When stakeholders see their feedback incorporated they become more invested in the process. This helps build trust and engagement. Their input is valuable and becomes a part of the threat intelligence program. When we play our favorite games or use our favorite platforms and we see its developers take an active approach to listening to its community and implementing feedback, we become more attached. We’re not just being sold a product, we’re improving a process together.
Implementing Feedback
Implementing this stage of the threat intelligence lifecycle is easier said than done or it wouldn’t be overlooked so often. There are numerous challenges to this stage with a primary obstacle being a lack of stakeholder engagement. However, it’s important to remember that your stakeholders are human and may require multiple prompts to engage with your program.
It may be beneficial to implement multiple channels for feedback. What works for one stakeholder may not work for another. Some teams implement simple Google forms alongside their threat intelligence reports while others provide checkbox response fields. Other channels could include dedicated forums or interviews.
Whatever medium you offer for feedback, it’s important to evaluate its capability to capture actionable responses. Like the rest of the intelligence lifecycle, this process should be iterative and improve upon itself as you gain more metrics and a better understanding of how your stakeholders like to provide feedback.
Demonstrating how previous feedback was used to improve the intelligence process should be highlighted too. This can be provided alongside prompts for feedback as a gentle reminder to stakeholders that their voices matter and that they are a part of the intelligence program.
Utilizing “champions” can be another effective measure in incentivizing feedback. Champions are those stakeholders who are most engaged and can act as your inside liaison between your team and other stakeholders. Relationships with champions should be nurtured as they can be a valuable “extension” of your program internally.
Finally, running feedback training sessions may help drive effective feedback. Some stakeholders might happily engage but be unsure how to give valuable responses. These training sessions can provide guidance.

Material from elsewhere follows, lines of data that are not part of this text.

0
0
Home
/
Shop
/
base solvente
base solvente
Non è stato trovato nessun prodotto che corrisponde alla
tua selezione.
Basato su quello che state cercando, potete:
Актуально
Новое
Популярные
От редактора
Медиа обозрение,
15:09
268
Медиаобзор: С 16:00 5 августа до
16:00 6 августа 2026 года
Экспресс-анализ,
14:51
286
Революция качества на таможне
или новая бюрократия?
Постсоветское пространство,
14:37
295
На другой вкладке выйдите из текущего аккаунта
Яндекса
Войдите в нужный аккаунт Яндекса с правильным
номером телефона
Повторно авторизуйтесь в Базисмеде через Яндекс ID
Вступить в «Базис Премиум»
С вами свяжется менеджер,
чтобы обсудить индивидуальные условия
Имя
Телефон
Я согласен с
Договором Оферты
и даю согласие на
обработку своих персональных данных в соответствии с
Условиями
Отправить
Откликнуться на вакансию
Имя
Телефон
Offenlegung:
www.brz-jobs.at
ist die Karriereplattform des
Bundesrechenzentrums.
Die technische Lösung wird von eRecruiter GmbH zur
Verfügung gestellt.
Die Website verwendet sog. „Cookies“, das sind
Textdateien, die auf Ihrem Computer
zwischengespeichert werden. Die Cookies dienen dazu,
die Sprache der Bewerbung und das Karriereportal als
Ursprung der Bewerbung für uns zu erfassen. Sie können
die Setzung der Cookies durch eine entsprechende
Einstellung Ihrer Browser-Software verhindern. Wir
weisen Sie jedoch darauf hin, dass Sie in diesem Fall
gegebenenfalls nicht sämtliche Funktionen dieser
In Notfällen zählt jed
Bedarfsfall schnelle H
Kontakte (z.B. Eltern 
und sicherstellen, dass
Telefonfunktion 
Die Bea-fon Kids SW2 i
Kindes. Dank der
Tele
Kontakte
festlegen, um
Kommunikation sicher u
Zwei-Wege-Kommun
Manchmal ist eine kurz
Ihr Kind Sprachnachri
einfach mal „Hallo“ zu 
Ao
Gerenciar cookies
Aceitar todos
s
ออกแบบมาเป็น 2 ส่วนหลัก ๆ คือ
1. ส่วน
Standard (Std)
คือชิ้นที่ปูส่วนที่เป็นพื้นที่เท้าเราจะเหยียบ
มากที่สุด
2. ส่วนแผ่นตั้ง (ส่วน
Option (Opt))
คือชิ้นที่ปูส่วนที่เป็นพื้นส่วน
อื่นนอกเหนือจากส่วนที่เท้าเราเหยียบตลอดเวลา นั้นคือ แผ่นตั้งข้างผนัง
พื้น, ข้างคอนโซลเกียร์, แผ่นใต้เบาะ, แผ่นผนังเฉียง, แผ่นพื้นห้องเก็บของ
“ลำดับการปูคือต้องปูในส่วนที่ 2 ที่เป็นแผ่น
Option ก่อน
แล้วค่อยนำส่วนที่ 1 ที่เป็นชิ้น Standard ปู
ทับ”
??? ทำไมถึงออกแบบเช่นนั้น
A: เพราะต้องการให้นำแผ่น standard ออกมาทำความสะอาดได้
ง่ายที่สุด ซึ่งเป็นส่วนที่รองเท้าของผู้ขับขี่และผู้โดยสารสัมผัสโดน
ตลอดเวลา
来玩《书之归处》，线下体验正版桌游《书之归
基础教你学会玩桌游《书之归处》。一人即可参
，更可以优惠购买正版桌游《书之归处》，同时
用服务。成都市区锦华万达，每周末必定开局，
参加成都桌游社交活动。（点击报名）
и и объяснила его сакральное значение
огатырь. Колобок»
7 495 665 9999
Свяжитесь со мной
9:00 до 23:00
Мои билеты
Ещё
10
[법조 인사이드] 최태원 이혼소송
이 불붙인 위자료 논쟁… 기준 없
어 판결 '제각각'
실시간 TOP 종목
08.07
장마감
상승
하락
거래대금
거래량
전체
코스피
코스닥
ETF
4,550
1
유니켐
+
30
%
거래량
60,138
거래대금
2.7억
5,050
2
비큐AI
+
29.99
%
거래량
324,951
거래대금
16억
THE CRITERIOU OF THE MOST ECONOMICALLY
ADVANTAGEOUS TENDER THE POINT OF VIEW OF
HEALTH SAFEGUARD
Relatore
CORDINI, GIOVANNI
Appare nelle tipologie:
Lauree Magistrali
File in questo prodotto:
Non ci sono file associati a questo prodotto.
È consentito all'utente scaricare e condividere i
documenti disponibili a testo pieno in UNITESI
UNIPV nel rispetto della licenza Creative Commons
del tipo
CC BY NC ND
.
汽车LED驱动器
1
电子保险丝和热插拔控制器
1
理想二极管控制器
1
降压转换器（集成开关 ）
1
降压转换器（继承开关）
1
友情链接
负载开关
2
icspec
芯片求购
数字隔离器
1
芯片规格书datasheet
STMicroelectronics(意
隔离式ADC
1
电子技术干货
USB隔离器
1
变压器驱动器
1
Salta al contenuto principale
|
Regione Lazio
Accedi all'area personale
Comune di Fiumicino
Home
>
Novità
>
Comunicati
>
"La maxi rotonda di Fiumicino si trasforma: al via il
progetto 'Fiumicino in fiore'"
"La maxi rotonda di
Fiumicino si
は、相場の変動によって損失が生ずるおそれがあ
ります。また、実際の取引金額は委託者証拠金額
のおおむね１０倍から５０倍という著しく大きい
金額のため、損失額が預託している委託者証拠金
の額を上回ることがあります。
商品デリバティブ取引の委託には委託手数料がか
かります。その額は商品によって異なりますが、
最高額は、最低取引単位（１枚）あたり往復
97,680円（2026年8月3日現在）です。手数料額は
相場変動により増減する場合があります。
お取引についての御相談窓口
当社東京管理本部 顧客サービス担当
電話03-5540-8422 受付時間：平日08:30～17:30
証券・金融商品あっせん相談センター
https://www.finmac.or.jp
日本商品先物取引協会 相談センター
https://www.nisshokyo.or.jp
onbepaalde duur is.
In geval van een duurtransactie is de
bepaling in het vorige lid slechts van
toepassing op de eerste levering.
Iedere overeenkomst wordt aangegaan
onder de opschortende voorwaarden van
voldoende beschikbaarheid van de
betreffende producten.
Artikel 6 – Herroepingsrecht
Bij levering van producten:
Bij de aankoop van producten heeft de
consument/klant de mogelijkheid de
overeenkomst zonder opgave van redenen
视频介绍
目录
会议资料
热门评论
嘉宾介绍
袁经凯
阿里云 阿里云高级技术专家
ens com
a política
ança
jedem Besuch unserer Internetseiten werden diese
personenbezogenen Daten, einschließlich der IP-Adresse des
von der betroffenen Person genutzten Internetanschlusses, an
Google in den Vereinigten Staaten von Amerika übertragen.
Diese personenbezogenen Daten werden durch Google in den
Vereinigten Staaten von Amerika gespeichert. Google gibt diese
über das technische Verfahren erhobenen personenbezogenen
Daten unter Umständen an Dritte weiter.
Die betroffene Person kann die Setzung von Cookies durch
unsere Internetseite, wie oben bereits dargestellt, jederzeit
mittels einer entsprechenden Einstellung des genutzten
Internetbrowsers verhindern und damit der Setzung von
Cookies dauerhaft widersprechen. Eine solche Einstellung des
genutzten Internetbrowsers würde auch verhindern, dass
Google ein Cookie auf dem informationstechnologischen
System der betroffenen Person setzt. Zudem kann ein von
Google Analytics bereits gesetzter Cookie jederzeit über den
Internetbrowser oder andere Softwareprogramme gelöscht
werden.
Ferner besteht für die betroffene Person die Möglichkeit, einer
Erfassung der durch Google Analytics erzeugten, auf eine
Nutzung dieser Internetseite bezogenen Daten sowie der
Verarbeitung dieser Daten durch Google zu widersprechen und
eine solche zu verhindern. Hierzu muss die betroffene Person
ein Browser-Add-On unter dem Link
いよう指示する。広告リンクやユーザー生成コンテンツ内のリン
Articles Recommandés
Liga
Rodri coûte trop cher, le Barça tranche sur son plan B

The feedback stage is an integral part of the threat intelligence lifecycle; it’s the bridge between the end and the beginning. This stage is crucial in implementing improvements to the intelligence function by tying everything together. While not always simple to implement, solutions and methodologies do exist to help soothe related challenges.
Remembering the often overlooked feedback stage could help your threat intelligence program become a powerhouse for your organization.